Coq < Check (fun x y => _) 0 1.
(fun x y : nat => ?y) 0 1
     : ?T@{x:=0; y:=1}
?T : [x : nat  y : nat |- Type] 
?y : [x : nat  y : nat |- ?T] 

Coq < Set Printing Existential Instances.

Coq < Check (fun x y => _) 0 1.
(fun x y : nat => ?y@{x:=x; y:=y}) 0 1
     : ?T@{x:=0; y:=1}
?T : [x : nat  y : nat |- Type] 
?y : [x : nat  y : nat |- ?T@{x:=x; y:=y}] 

Existential variables can be named by the user upon creation using the syntax ?[ident]. This is useful when the existential variable needs to be explicitly handled later in the script (e.g. with a named-goal selector, see 9.2).

2.11.1  Explicit displaying of existential instances for pretty-printing

The command:

Set Printing Existential Instances

activates the full display of how the context of an existential variable is instantiated at each of the occurrences of the existential variable.

To deactivate the full display of the instances of existential variables, use

Unset Printing Existential Instances.

2.11.2  Solving existential variables using tactics

Instead of letting the unification engine try to solve an existential variable by itself, one can also provide an explicit hole together with a tactic to solve it.

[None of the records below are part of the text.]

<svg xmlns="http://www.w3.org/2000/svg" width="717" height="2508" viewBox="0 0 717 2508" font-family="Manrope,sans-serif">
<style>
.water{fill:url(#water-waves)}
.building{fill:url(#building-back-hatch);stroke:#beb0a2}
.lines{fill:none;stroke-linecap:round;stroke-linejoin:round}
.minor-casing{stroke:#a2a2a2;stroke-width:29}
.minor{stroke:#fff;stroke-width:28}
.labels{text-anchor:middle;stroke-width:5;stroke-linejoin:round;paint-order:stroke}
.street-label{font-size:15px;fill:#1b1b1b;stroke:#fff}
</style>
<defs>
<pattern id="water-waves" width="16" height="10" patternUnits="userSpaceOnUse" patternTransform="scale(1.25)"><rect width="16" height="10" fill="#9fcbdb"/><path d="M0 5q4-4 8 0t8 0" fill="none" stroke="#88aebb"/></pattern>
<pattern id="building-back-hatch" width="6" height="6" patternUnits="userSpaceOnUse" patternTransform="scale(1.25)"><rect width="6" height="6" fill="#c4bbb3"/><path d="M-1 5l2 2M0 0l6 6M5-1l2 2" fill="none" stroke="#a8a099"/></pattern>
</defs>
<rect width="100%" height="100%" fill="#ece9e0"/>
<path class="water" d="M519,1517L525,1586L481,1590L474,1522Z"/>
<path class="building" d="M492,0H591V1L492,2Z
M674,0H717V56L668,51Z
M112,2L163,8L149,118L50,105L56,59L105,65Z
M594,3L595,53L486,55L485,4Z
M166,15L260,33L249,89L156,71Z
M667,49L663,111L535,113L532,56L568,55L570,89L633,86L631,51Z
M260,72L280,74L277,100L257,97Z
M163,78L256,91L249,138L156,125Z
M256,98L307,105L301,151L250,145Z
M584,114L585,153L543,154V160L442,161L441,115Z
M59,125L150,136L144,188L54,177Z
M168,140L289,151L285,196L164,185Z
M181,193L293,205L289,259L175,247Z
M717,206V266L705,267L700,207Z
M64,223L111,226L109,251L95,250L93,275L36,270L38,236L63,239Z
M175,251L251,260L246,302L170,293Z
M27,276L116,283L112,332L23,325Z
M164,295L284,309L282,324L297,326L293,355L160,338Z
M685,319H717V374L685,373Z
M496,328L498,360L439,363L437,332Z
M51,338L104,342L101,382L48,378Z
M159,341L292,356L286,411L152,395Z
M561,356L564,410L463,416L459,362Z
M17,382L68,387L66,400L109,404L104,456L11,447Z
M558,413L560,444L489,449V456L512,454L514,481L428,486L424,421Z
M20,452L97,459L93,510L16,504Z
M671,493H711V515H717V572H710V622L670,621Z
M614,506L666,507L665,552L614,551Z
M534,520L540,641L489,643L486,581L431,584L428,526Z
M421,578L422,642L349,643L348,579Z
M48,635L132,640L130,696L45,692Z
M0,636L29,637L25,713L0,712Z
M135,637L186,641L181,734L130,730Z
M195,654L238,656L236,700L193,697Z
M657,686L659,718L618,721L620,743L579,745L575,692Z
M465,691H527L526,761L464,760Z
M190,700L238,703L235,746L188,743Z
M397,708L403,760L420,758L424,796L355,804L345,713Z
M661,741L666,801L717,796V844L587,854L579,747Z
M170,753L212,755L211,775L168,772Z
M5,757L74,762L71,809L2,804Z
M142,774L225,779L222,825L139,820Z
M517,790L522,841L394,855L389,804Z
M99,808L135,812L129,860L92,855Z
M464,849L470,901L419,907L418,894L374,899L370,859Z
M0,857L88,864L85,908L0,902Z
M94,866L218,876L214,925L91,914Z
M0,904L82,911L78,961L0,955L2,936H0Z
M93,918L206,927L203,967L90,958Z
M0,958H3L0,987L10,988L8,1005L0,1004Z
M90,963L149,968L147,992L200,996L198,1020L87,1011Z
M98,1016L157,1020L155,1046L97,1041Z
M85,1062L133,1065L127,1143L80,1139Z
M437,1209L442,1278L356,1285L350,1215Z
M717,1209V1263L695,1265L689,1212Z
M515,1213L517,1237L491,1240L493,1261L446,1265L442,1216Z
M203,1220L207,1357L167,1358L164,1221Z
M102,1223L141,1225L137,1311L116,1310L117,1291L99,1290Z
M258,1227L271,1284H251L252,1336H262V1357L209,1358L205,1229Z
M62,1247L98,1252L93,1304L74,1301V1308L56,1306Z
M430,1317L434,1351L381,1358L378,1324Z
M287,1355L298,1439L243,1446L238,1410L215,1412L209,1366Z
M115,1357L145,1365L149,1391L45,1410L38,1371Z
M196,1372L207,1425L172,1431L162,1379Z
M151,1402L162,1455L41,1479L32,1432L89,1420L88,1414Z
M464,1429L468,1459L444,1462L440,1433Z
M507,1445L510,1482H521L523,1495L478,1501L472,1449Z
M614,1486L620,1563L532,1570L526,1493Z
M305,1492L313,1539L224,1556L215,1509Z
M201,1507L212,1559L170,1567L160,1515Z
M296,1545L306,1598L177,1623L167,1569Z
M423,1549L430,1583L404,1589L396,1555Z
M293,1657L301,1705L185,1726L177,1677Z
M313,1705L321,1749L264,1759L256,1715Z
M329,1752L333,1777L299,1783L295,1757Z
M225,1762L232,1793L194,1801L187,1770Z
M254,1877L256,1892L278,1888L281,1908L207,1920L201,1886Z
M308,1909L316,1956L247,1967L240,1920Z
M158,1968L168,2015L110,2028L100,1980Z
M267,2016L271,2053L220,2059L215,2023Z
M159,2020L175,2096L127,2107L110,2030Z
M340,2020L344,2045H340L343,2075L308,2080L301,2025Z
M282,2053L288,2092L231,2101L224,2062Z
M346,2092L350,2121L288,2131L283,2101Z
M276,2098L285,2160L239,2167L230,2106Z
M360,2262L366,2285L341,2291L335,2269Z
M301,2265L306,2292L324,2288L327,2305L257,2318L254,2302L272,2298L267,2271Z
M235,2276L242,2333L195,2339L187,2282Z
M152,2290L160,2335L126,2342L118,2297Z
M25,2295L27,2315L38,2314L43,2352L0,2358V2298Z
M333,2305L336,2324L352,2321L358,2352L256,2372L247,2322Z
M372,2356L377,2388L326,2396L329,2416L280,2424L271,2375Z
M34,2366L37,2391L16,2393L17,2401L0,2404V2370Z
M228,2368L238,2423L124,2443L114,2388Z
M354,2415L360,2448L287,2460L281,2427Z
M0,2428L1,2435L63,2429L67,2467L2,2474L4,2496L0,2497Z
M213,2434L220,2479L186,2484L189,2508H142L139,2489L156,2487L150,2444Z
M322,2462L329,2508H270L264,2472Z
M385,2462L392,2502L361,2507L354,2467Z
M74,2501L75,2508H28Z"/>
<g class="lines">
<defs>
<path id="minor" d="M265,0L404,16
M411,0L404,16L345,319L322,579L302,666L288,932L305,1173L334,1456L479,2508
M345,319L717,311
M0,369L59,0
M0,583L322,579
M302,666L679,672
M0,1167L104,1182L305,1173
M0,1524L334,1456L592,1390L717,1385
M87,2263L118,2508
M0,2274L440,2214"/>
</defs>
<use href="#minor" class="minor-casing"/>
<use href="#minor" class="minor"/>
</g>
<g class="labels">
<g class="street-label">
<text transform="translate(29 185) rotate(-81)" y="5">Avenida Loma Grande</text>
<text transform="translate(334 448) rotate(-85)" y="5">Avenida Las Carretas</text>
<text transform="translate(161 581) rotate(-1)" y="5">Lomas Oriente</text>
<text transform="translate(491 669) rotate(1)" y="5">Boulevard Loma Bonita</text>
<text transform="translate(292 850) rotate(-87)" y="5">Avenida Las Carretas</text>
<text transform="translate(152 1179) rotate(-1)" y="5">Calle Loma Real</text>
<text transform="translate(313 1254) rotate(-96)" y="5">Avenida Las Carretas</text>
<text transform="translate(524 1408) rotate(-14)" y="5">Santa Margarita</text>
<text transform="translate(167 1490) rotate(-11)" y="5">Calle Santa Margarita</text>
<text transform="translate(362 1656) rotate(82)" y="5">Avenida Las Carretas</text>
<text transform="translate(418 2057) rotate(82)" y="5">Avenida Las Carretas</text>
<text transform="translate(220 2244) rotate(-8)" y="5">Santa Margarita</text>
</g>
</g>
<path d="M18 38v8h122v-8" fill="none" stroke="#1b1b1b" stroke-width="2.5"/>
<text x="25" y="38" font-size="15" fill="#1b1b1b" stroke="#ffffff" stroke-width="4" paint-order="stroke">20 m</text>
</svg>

Using the syntax ltac:(tacexpr), the user can put a tactic anywhere a term is expected. The order of resolution is not specified and is implementation-dependent. The inner tactic may use any variable defined in its scope, including repeated alternations between variables introduced by term binding as well as those introduced by tactic binding. The expression tacexpr can be any tactic expression as described at section 9.

Coq < Definition foo (x : nat) : nat := ltac:(exact x).

This construction is useful when one wants to define complicated terms using highly automated tactics without resorting to writing the proof-term by means of the interactive proof engine.

This mechanism is comparable to the Declare Implicit Tactic command defined at 8.9.7, except that the used tactic is local to each hole instead of being declared globally.